On June 15, 2012, the administration unilaterally implemented the DREAM Act, circumventing Congress under the guise of “prosecutorial discretion.” The Deferred Action for Childhood Arrivals or “DACA” program, would give millions a reprieve from deportation and work authorizations to illegal aliens under the age of 30 who claimed they arrived in the country before the age of 16. ICE officers would later report that this amnesty was being applied to adult illegal aliens who have been arrested for criminal offenses.

On June 25, 2012, immediately following the Supreme Court’s decision upholding the heart of Arizona’s immigration law requiring law enforcement to take reasonable steps to verify the immigration status of those lawfully stopped or detained where there is reasonable suspicion to believe they are in the country illegally, DHS rescinded all of its 287(g) agreements in Arizona.

On July 6, 2012, Customs and Border Protection announced that it would close nine border patrol stations throughout the country – Lubbock, Amarillo, Dallas, San Antonio, Abilene, and San Angelo, Texas; Billings, Montana; Twin Falls, Idaho; and Riverside, California. A CBP spokesman claimed it was being done to more effectively use its personnel.

On October 4, 2012, ICE refused to act after LAPD Chief Charlie Beck announced a plan to circumvent federal law and ignore ICE detainers for illegal aliens apprehended for certain crimes, releasing them back onto the streets instead of transferring them to federal custody.

On December 21, 2012 – the Friday before Christmas – ICE Director Morton issued a memo stating that ICE agents can no longer detain illegal aliens if the only violation of the law is being in the country illegally. ICE agents can now detain only those who have committed a crime independent of their illegal status.

On January 3, 2013, USCIS issued its final rule allowing illegal aliens to circumvent federal law and remain in the country if they show that being separated from their U.S. citizen spouse or parent would cause “extreme hardship.” During a stakeholder call, USCIS Director Alejandro Mayorkas emphasizes that USCIS will consider granting the same waiver to illegal alien relatives of green card holders and clarifies that even illegal aliens who had been in deportation proceedings but had their case administrative closed are eligible for these waivers.

On February 14, 2013, USCIS released DACA statistics showing that the administration had, to that point, granted deferred action to 199,460 illegal aliens.

On February 26, 2013, the GAO released a report that DHS had no official metrics to determine whether the border is secure and had no plans to adopt any such metrics until late 2013. Since 2004, DHS had used “operational control” as a metric. However, through the lens of this metric, it was clear that the border was far from secure – at the end of fiscal year 2010, DHS reported it had operational control over only 13 percent of the 8,607 mile northern, southwestern and coastal border, and only 44 percent operational control of the southwestern border.

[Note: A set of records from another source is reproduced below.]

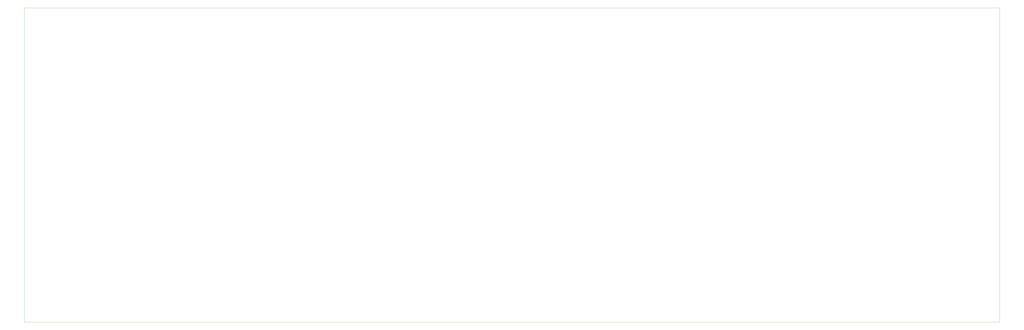
<source format=gbr>
%TF.GenerationSoftware,KiCad,Pcbnew,8.0.4*%
%TF.CreationDate,2024-12-24T01:10:10-06:00*%
%TF.ProjectId,openithm-new,6f70656e-6974-4686-9d2d-6e65772e6b69,rev?*%
%TF.SameCoordinates,Original*%
%TF.FileFunction,Profile,NP*%
%FSLAX46Y46*%
G04 Gerber Fmt 4.6, Leading zero omitted, Abs format (unit mm)*
G04 Created by KiCad (PCBNEW 8.0.4) date 2024-12-24 01:10:10*
%MOMM*%
%LPD*%
G01*
G04 APERTURE LIST*
%TA.AperFunction,Profile*%
%ADD10C,0.050000*%
%TD*%
G04 APERTURE END LIST*
D10*
X180500000Y-218539400D02*
X660500000Y-218539400D01*
X660500000Y-373539400D01*
X180500000Y-373539400D01*
X180500000Y-218539400D01*
M02*

</source>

In late February 2013, after news leaked through several sources, ICE confirmed that they had been releasing illegal aliens in federal custody due to the sequester. According to the Associated Press, more 2,000 had been released before the sequester even took effect and the administration planned to release 3,000 more. On March 14, 2013, ICE Director Morton admitted that the administration released 2,228 illegal aliens, contradicting earlier statements by DHS officials who claimed the number to be in the hundreds. More than 600 of the released illegal aliens had a criminal record.

On March 21, 2013, the New York Times reported that administration officials admitted that they delayed producing a border security metric for fear that the results would present an obstacle to an amnesty bill.

On April 10, 2013, DHS officials testified before Congress that illegal border crossings had increased.

On April 23, 2013, the U.S. District Court for the Northern District of Texas, in the ICE agents lawsuit against Secretary Napolitano, Director Morton and Director Mayorkas, affirmed that Congress has the plenary power to set immigration law and that the administration’s prosecutorial discretion and DACA directives violate federal law.